» **EXERCISE INSTRUCTIONS**
Your copy must start with the line containing "Ruota gli occhi in" and end with the last line of the entries, matching them exactly and leaving out every picture.
----- DATA EXCERPTS
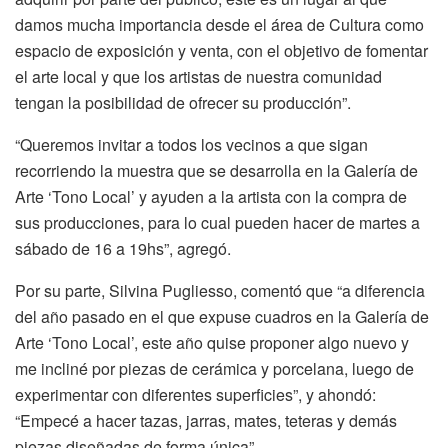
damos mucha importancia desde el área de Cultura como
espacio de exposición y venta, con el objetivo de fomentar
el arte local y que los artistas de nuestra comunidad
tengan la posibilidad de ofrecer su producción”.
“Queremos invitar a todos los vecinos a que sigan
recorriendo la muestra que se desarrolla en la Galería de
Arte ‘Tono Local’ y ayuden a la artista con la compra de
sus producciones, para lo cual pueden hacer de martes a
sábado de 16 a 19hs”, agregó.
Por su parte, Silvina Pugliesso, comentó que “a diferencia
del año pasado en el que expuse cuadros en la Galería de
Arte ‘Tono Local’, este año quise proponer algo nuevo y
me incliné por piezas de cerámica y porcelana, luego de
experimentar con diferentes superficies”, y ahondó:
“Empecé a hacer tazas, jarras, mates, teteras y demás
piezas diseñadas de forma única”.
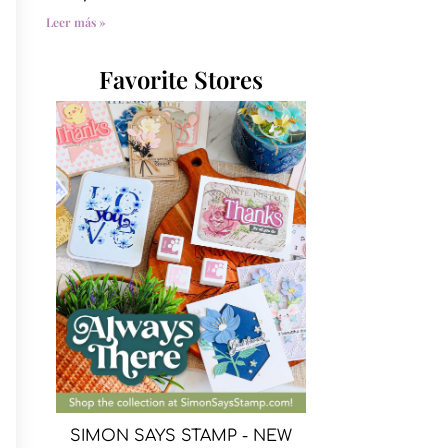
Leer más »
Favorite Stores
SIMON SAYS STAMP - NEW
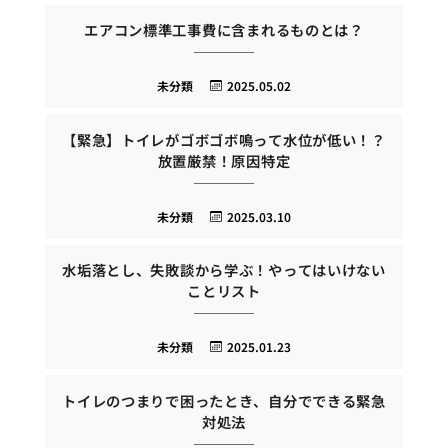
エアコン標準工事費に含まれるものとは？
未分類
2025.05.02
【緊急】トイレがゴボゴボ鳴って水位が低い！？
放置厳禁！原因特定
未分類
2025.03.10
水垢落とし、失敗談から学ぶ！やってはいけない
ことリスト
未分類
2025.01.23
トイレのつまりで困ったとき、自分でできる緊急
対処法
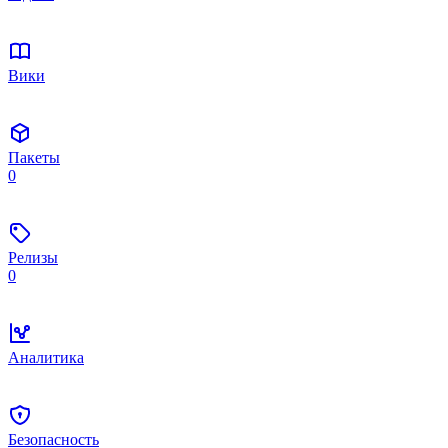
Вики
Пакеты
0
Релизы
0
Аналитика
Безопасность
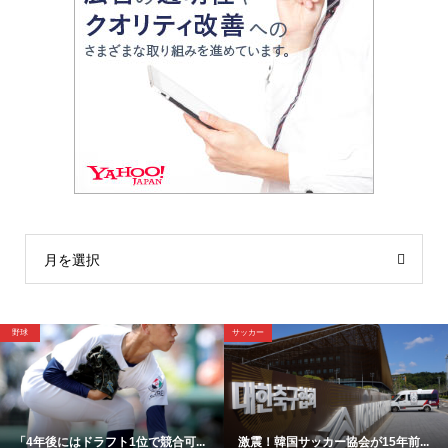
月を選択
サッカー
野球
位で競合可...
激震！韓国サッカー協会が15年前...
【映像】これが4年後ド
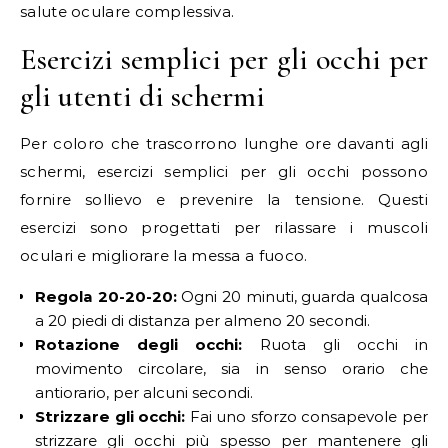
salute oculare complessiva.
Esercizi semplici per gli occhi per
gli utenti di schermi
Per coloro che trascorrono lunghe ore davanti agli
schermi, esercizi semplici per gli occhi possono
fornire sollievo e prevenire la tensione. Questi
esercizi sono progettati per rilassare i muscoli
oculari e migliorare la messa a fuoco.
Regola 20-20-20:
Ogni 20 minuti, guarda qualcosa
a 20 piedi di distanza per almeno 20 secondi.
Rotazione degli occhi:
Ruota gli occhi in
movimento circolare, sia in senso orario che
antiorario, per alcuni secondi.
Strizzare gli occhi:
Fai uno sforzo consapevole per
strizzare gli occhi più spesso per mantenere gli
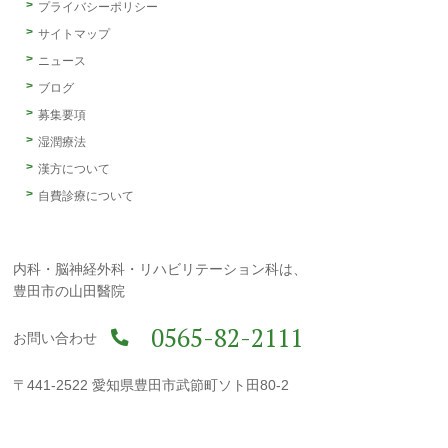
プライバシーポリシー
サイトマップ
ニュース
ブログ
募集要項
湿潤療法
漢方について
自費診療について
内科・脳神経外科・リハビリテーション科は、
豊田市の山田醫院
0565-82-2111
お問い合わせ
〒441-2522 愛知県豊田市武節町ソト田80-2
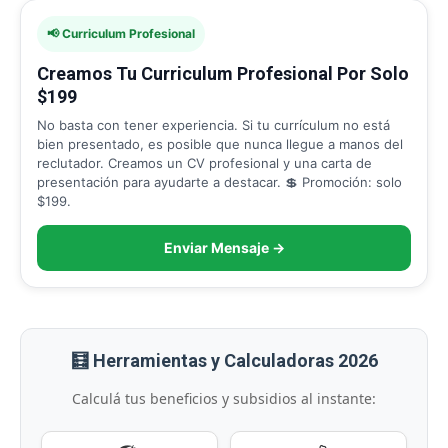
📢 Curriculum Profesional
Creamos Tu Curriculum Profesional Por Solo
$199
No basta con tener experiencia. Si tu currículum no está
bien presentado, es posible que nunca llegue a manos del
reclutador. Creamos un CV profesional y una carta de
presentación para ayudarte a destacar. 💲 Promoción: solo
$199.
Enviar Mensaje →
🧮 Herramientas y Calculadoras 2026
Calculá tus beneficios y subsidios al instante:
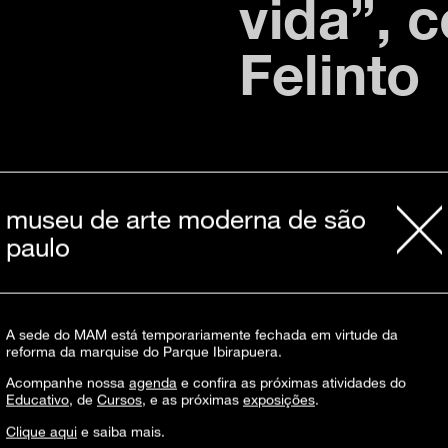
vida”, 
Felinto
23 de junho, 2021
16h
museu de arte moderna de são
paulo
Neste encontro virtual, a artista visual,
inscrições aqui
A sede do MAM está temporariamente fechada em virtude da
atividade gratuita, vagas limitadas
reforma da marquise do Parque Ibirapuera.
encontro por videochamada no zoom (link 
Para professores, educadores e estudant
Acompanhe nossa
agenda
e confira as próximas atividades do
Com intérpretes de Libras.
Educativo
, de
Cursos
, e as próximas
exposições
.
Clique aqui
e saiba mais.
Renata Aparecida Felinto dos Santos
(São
----------
» **TASK ANSWER**
Ruota gli occhi in
movimento circolare, sia in senso orario che
antiorario, per alcuni secondi.
Strizzare gli occhi:
Fai uno sforzo consapevole per
strizzare gli occhi più spesso per mantenere gli
プライバシーポリシー
サイトマップ
ニュース
ブログ
募集要項
湿潤療法
漢方について
自費診療について
内科・脳神経外科・リハビリテーション科は、
豊田市の山田醫院
0565-82-2111
お問い合わせ
〒441-2522 愛知県豊田市武節町ソト田80-2
📢 Curriculum Profesional
Creamos Tu Curriculum Profesional Por Solo
$199
No basta con tener experiencia. Si tu currículum no está
bien presentado, es posible que nunca llegue a manos del
reclutador. Creamos un CV profesional y una carta de
presentación para ayudarte a destacar. 💲 Promoción: solo
$199.
Enviar Mensaje →
🧮 Herramientas y Calculadoras 2026
Calculá tus beneficios y subsidios al instante:
vida”, 
Felinto
23 de junho, 2021
16h
museu de arte moderna de são
paulo
Neste encontro virtual, a artista visual,
inscrições aqui
A sede do MAM está temporariamente fechada em virtude da
atividade gratuita, vagas limitadas
reforma da marquise do Parque Ibirapuera.
encontro por videochamada no zoom (link 
Para professores, educadores e estudant
Acompanhe nossa
agenda
e confira as próximas atividades do
Com intérpretes de Libras.
Educativo
, de
Cursos
, e as próximas
exposições
.
Clique aqui
e saiba mais.
Renata Aparecida Felinto dos Santos
(São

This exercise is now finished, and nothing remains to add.